Download the latest version and install it on 3 different hosts:
curl -L -O https://artifacts.elastic.co/downloads/elasticsearch/elasticsearch-7.9.2-linux-x86_64.tar.gz
tar -xvf elasticsearch-7.9.2-linux-x86_64.tar.gz
From now on, we will assume that $ES_HOME
is the location where Elastic Search has been installed.
Each node must be configured properly beforehand.

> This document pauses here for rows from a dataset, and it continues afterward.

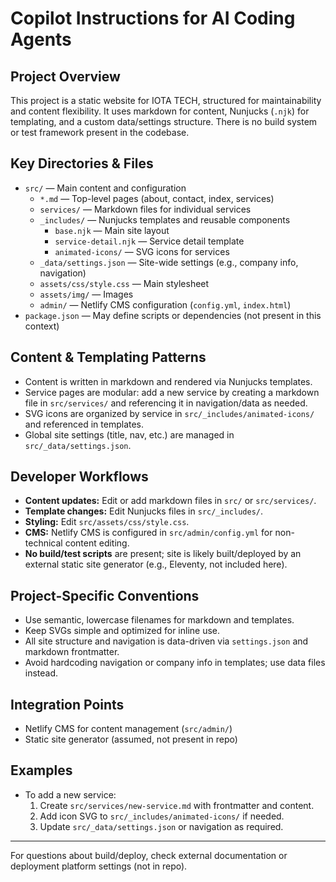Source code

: # Copilot Instructions for AI Coding Agents

## Project Overview
This project is a static website for IOTA TECH, structured for maintainability and content flexibility. It uses markdown for content, Nunjucks (`.njk`) for templating, and a custom data/settings structure. There is no build system or test framework present in the codebase.

## Key Directories & Files
- `src/` — Main content and configuration
  - `*.md` — Top-level pages (about, contact, index, services)
  - `services/` — Markdown files for individual services
  - `_includes/` — Nunjucks templates and reusable components
    - `base.njk` — Main site layout
    - `service-detail.njk` — Service detail template
    - `animated-icons/` — SVG icons for services
  - `_data/settings.json` — Site-wide settings (e.g., company info, navigation)
  - `assets/css/style.css` — Main stylesheet
  - `assets/img/` — Images
  - `admin/` — Netlify CMS configuration (`config.yml`, `index.html`)
- `package.json` — May define scripts or dependencies (not present in this context)

## Content & Templating Patterns
- Content is written in markdown and rendered via Nunjucks templates.
- Service pages are modular: add a new service by creating a markdown file in `src/services/` and referencing it in navigation/data as needed.
- SVG icons are organized by service in `src/_includes/animated-icons/` and referenced in templates.
- Global site settings (title, nav, etc.) are managed in `src/_data/settings.json`.

## Developer Workflows
- **Content updates:** Edit or add markdown files in `src/` or `src/services/`.
- **Template changes:** Edit Nunjucks files in `src/_includes/`.
- **Styling:** Edit `src/assets/css/style.css`.
- **CMS:** Netlify CMS is configured in `src/admin/config.yml` for non-technical content editing.
- **No build/test scripts** are present; site is likely built/deployed by an external static site generator (e.g., Eleventy, not included here).

## Project-Specific Conventions
- Use semantic, lowercase filenames for markdown and templates.
- Keep SVGs simple and optimized for inline use.
- All site structure and navigation is data-driven via `settings.json` and markdown frontmatter.
- Avoid hardcoding navigation or company info in templates; use data files instead.

## Integration Points
- Netlify CMS for content management (`src/admin/`)
- Static site generator (assumed, not present in repo)

## Examples
- To add a new service:
  1. Create `src/services/new-service.md` with frontmatter and content.
  2. Add icon SVG to `src/_includes/animated-icons/` if needed.
  3. Update `src/_data/settings.json` or navigation as required.

---

For questions about build/deploy, check external documentation or deployment platform settings (not in repo).
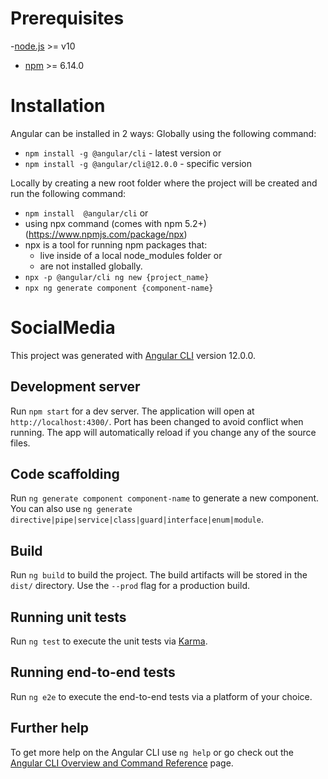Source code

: # Prerequisites
-[node.js](https://nodejs.org/en/) >= v10
- [npm](https://www.npmjs.com/package/npm?activeTab=versions) >= 6.14.0

# Installation

Angular can be installed in 2 ways:
Globally using the following command:
- `npm install -g @angular/cli` - latest version
or
- `npm install -g @angular/cli@12.0.0` - specific version

Locally by creating a new root folder where the project will be created and run the following command:
- `npm install  @angular/cli` 
or
- using npx command (comes with npm 5.2+)(https://www.npmjs.com/package/npx)
 - npx is a tool for running npm packages that:
   - live inside of a local node_modules folder or
   - are not installed globally.
- `npx -p @angular/cli ng new {project_name}`
- `npx ng generate component {component-name}`
# SocialMedia

This project was generated with [Angular CLI](https://github.com/angular/angular-cli) version 12.0.0.

## Development server

Run `npm start` for a dev server. The application will open at `http://localhost:4300/`. Port has been changed to avoid conflict when running. The app will automatically reload if you change any of the source files.

## Code scaffolding

Run `ng generate component component-name` to generate a new component. You can also use `ng generate directive|pipe|service|class|guard|interface|enum|module`.

## Build

Run `ng build` to build the project. The build artifacts will be stored in the `dist/` directory. Use the `--prod` flag for a production build.

## Running unit tests

Run `ng test` to execute the unit tests via [Karma](https://karma-runner.github.io).

## Running end-to-end tests

Run `ng e2e` to execute the end-to-end tests via a platform of your choice.

## Further help

To get more help on the Angular CLI use `ng help` or go check out the [Angular CLI Overview and Command Reference](https://angular.io/cli) page.

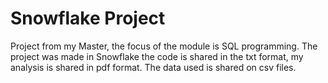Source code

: # Snowflake Project
Project from my Master, the focus of the module is SQL programming.
The project was made in Snowflake the code is shared in the txt format, my analysis is shared in pdf format.
The data used is shared on csv files.
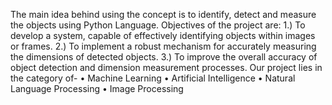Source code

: The main idea behind using the concept is to identify, detect and measure the objects using Python Language. Objectives of the project are:
1.) To develop a system, capable of effectively identifying objects within images or frames.
2.) To implement a robust mechanism for accurately measuring the dimensions of detected objects.
3.) To improve the overall accuracy of object detection and dimension measurement processes.
Our project lies in the category of-
• Machine Learning
• Artificial Intelligence
• Natural Language Processing
• Image Processing
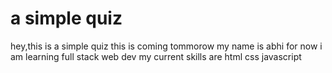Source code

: # a simple quiz
hey,this is a simple quiz this is coming tommorow
my name is abhi 
for now i am learning full stack web dev 
my current skills are html css javascript 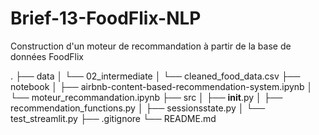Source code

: # Brief-13-FoodFlix-NLP

Construction d'un moteur de recommandation à partir de la base de données FoodFlix

.
├── data
│   └── 02_intermediate
│       └── cleaned_food_data.csv
├── notebook
│   ├── airbnb-content-based-recommendation-system.ipynb
│   └── moteur_recommandation.ipynb
├── src
│   ├── __init__.py
│   ├── recommendation_functions.py
│   ├── sessionsstate.py
│   └── test_streamlit.py
├── .gitignore
└── README.md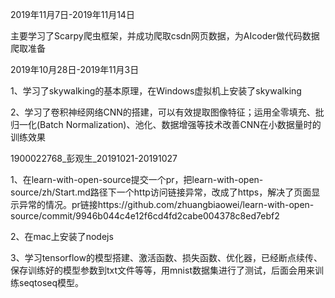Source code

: 2019年11月7日-2019年11月14日

主要学习了Scarpy爬虫框架，并成功爬取csdn网页数据，为AIcoder做代码数据爬取准备




2019年10月28日-2019年11月3日

1、学习了skywalking的基本原理，在Windows虚拟机上安装了skywalking

2、学习了卷积神经网络CNN的搭建，可以有效提取图像特征；运用全零填充、批归一化(Batch Normalization)、池化、数据增强等技术改善CNN在小数据量时的训练效果




1900022768_彭观生_20191021-20191027

1、在learn-with-open-source提交一个pr，把learn-with-open-source/zh/Start.md路径下一个http访问链接异常，改成了https，解决了页面显示异常的情况。pr链接https://github.com/zhuangbiaowei/learn-with-open-source/commit/9946b044c4e12f6cd4fd2cabe004378c8ed7ebf2

2、在mac上安装了nodejs

3、学习tensorflow的模型搭建、激活函数、损失函数、优化器，已经断点续传、保存训练好的模型参数到txt文件等等，用mnist数据集进行了测试，后面会用来训练seqtoseq模型。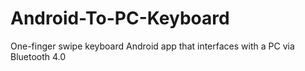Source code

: Android-To-PC-Keyboard
======================

One-finger swipe keyboard Android app that interfaces with a PC via Bluetooth 4.0
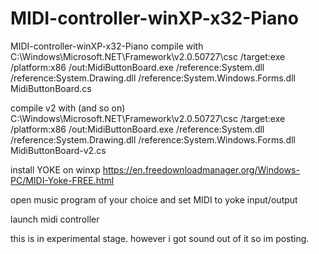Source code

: # MIDI-controller-winXP-x32-Piano
MIDI-controller-winXP-x32-Piano
compile with C:\Windows\Microsoft.NET\Framework\v2.0.50727\csc /target:exe /platform:x86 /out:MidiButtonBoard.exe /reference:System.dll /reference:System.Drawing.dll /reference:System.Windows.Forms.dll MidiButtonBoard.cs

compile v2 with (and so on) C:\Windows\Microsoft.NET\Framework\v2.0.50727\csc /target:exe /platform:x86 /out:MidiButtonBoard.exe /reference:System.dll /reference:System.Drawing.dll /reference:System.Windows.Forms.dll MidiButtonBoard-v2.cs

install YOKE on winxp https://en.freedownloadmanager.org/Windows-PC/MIDI-Yoke-FREE.html

open music program of your choice and set MIDI to yoke input/output

launch midi controller

this is in experimental stage. however i got sound out of it so im posting.
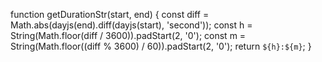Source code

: function getDurationStr(start, end) {
  const diff = Math.abs(dayjs(end).diff(dayjs(start), 'second'));
  const h = String(Math.floor(diff / 3600)).padStart(2, '0');
  const m = String(Math.floor((diff % 3600) / 60)).padStart(2, '0');
  return `${h}:${m}`;
}

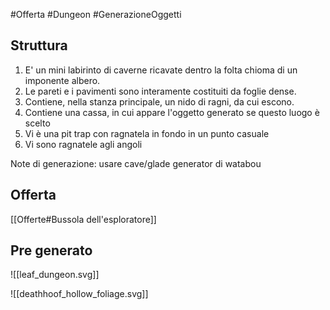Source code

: #Offerta #Dungeon #GenerazioneOggetti

## Struttura
1) E' un mini labirinto di caverne ricavate dentro la folta chioma di un imponente albero. 
2) Le pareti e i pavimenti sono interamente costituiti da foglie dense.
3) Contiene, nella stanza principale, un nido di ragni, da cui escono.
4) Contiene una cassa, in cui appare l'oggetto generato se questo luogo è scelto
5) Vi è una pit trap con ragnatela in fondo in un punto casuale
6) Vi sono ragnatele agli angoli

Note di generazione: usare cave/glade generator di watabou
## Offerta
[[Offerte#Bussola dell'esploratore]]
## Pre generato

![[leaf_dungeon.svg]]

![[deathhoof_hollow_foliage.svg]]
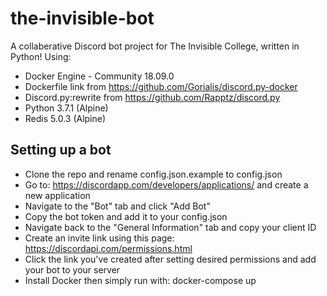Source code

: # the-invisible-bot

A collaberative Discord bot project for The Invisible College, written in Python! Using:

* Docker Engine - Community 18.09.0
* Dockerfile link from https://github.com/Gorialis/discord.py-docker
* Discord.py:rewrite from https://github.com/Rapptz/discord.py
* Python 3.7.1 (Alpine)
* Redis 5.0.3 (Alpine)

## Setting up a bot
* Clone the repo and rename config.json.example to config.json
* Go to: https://discordapp.com/developers/applications/ and create a new application
* Navigate to the "Bot" tab and click "Add Bot"
* Copy the bot token and add it to your config.json
* Navigate back to the "General Information" tab and copy your client ID
* Create an invite link using this page: https://discordapi.com/permissions.html
* Click the link you've created after setting desired permissions and add your bot to your server
* Install Docker then simply run with: docker-compose up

Copy the default $ES_HOME/config
file with a different name like $ES_HOME/config-covid19-node-$NN
where $NN
is the number of the node (for instance, 01, 02, and 03). Edit the new file and adjust it to specify the following information:
cluster.name: covid19
none.name: node-$NN
path.data: $ES_NODE_NN_DIR/data
path.log: $ES_NODE_NN_DIR/logs
path.repo: $ES_REPO_DIR
network.host: 0.0.0.0
discovery.seed_hosts: ["$HOST_NODE_01", "$HOST_NODE_02", "$HOST_NODE_03"]
where:
$NN
is the number of the node (for instance, 01, 02, and 03);$ES_NODE_NN_DIR
is the location where the data and logs of this particular node will be stored;ES_REPO_DIR
is the shared location where the snapshots of the whole repository will be stored;$HOST_NODE_01
,$HOST_NODE_02
, and$HOST_NODE_03
are the hostnames of the 3 nodes.
The analysis-kuromoji plugin must also be installed into your Elastic Search instance(s) like this:
cd $ES_HOME
./elasticsearch-plugin install analysis-kuromoji
To start an Elastic Search node:
cd $ES_HOME/bin
ES_PATH_CONF=$ES_HOME/config-covid19-node-$NN ./elasticsearch
To run the node as a daemon, use the -d -p pid-node-$NN
options.
To create the indices, data streams, and other Elastic Search objects, refer to this document.